Because clustering is unsupervised, no ground truth is available to verify results. The absence of truth complicates assessments of quality. Moreover, real-world datasets typically don't offer obvious clusters of examples as in the example shown in Figure 1.
Instead, real-world data often looks more like Figure 2, making it difficult to visually assess clustering quality.
However, there are heuristics and best practices that you can iteratively apply to improve the quality of your clustering. The following flowchart gives an overview of how to evaluate your clustering results. We'll expand upon each step.
Step 1: Assess quality of clustering
First check that the clusters look as you'd expect, and that examples you consider similar to each other appear in the same cluster.
Then check these commonly-used metrics (not an exhaustive list):
- Cluster cardinality
- Cluster magnitude
- Downstream performance
Cluster cardinality
Cluster cardinality is the number of examples per cluster. Plot the cluster cardinality for all clusters and investigate clusters that are major outliers. In Figure 2, this would be cluster 5.
Cluster magnitude
Cluster magnitude is the sum of distances from all examples in a cluster to the cluster's centroid. Plot cluster magnitude for all clusters and investigate outliers. In Figure 3, cluster 0 is an outlier.
Also consider looking at the maximum or average distance of examples from centroids, by cluster, to find outliers.
Magnitude versus cardinality
You may have noticed that a higher cluster cardinality corresponds to a higher cluster magnitude, which makes intuitive sense, since the more points in a cluster (cardinality), the greater the probable sum of the distances of those points from the centroid (magnitude). You can also identify anomalous clusters by looking for ones where this relationship between cardinality and magnitude is very different than for other clusters. In Figure 4, fitting a line to the plot of cardinality and magnitude suggests that cluster 0 is anomalous. (Cluster 5 is also far from the line, but if cluster 0 were omitted, the new fitted line would be much closer to cluster 5.)
Downstream performance
Since clustering outputs are often used in downstream ML systems, see if downstream model performance improves when your clustering process changes. This offers a real-world evaluation of the quality of your clustering results, although it can be complex and expensive to conduct this kind of test.
Step 2: Reassess your similarity measure
Your clustering algorithm is only as good as your similarity measure. Make sure your similarity measure returns sensible results. A quick check is to identify pairs of examples known to be more or less similar. Calculate the similarity measure for each pair of examples, and compare your results to your knowledge: pairs of similar examples should have a higher similarity measure than pairs of dissimilar examples.
The examples you use to spot-check your similarity measure should be representative of the dataset, so you can be confident that your similarity measure holds for all your examples.

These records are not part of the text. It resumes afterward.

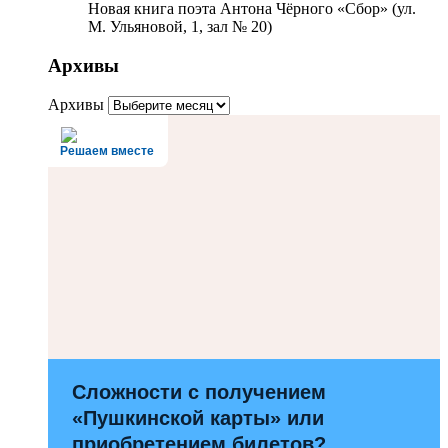
Новая книга поэта Антона Чёрного «Сбор» (ул.
М. Ульяновой, 1, зал № 20)
Архивы
Архивы
Решаем вместе
Сложности с получением
«Пушкинской карты» или
приобретением билетов?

The performance of your similarity measure, whether manual or supervised, must be consistent across your dataset. If your similarity measure is inconsistent for some examples, those examples won't be clustered with similar examples.
If you find examples with inaccurate similarity scores, then your similarity measure probably doesn't fully capture the feature data that distinguishes those examples. Experiment with your similarity measure until it returns more accurate and consistent results.
Step 3: Find the optimal number of clusters
k-means requires you to decide the number of clusters \(k\) beforehand. How do you determine an optimal \(k\)? Try running the algorithm with increasing values of \(k\) and note the sum of all cluster magnitudes. As \(k\) increases, clusters become smaller, and the total distance of points from centroids decreases. We can treat this total distance as a loss. Plot this distance against the number of clusters.
As shown in Figure 5, above a certain \(k\), the reduction in loss becomes marginal with increasing \(k\). Consider using the \(k\) where the slope first has a drastic change, which is called the elbow method. For the plot shown, the optimal \(k\) is approximately 11. If you prefer more granular clusters, you can choose a higher \(k\), consulting this plot.
Troubleshooting questions
If you discover issues in the course of your evaluation, reassess your data preparation steps and chosen similarity measure. Ask:
- Is your data appropriately scaled?
- Is your similarity measure correct?
- Is your algorithm performing semantically meaningful operations on the data?
- Do your algorithm's assumptions match the data?